The number that reframes the AI race

The headline is simple: Google's own 2026 Environmental Report, its eleventh annual filing released on 30 June 2026, shows electricity consumption rose 37% in 2025, the largest single-year jump the company has ever recorded and more than 250% above 2019. Data centers alone pulled roughly 42 million megawatt-hours, on par with the yearly demand of New Zealand.

The report is unusually candid. Google states plainly that its "AI infrastructure buildout is currently accelerating faster than the grid is decarbonizing." That single line, drawn straight from the 2026 Environmental Report, is the whole story: the demand curve for compute is now steeper than the supply curve for clean power.

Where the emissions actually moved

Yes, but the picture is split. Google cut operational Scope 1 and 2 emissions by 2%, matching 100% of its electricity with renewables for a ninth straight year and signing more than 12 gigawatts of new clean-energy deals. That is real progress on the electrons it buys directly.

The trouble sits upstream. Scope 3 supply-chain emissions grew 25% year over year, and data-center construction alone added about 2.3 million tons of CO2-equivalent, attributed largely to semiconductor suppliers on carbon-heavy grids in Taiwan, Japan, Vietnam and India. As Axios reported, the growth is being driven by the build itself, not just by running the machines.

The Servola read: power and permission, not GPUs

The bottom line: the binding constraint on AI is shifting from chips to two things a purchase order cannot fix, electrical power and local consent to build. Google's filing admits demand is outrunning grid decarbonization, and the physical build-out is hitting walls of its own.

On 2 July 2026, Blackstone-owned QTS formally terminated its "Digital Gateway" project in Prince William County, Virginia, a 2,100-acre campus on which QTS held more than 800 acres, withdrawing its last appeal to the Virginia Supreme Court after roughly five years of opposition. Virginia courts had voided the zoning approvals in March 2026 over a public-notice defect, and co-developer Compass Datacenters had already pulled out in May, as covered by Tom's Hardware.

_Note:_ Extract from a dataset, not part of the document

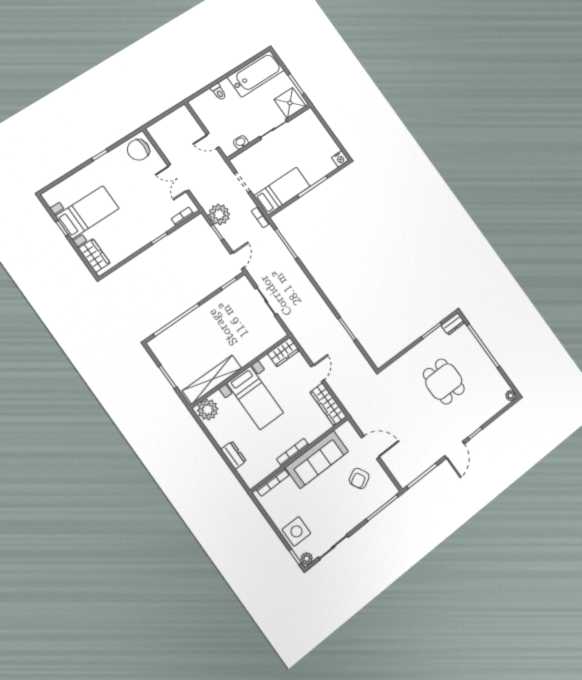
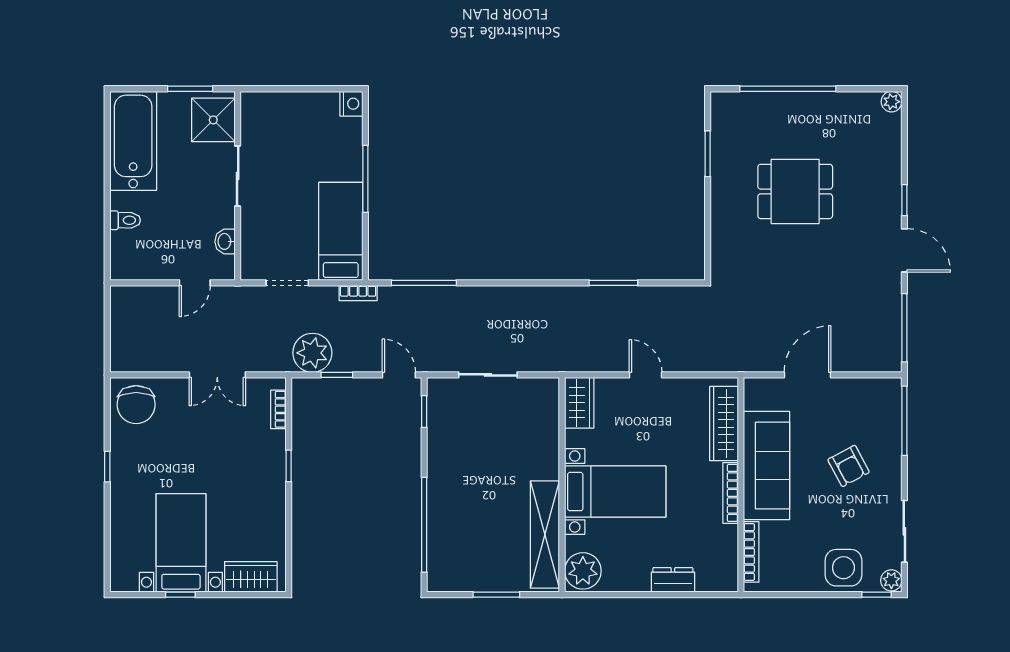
dresser: (453, 324) -> (722, 112), removed
wardrobe: (328, 404) -> (724, 423), moved, turned 90
armchair: (359, 478) -> (849, 466), moved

The owner lesson is direct: if you are planning AI compute, self-hosted or committed cloud capacity, treat power availability, grid-connection queues and siting risk as the gating variables in your roadmap, not GPU allocation. Ask your provider where the electrons and the planning permission come from before you sign a multi-year commitment. In Europe the point is live, with connection queues and data-center constraints around Dublin, Amsterdam and Frankfurt.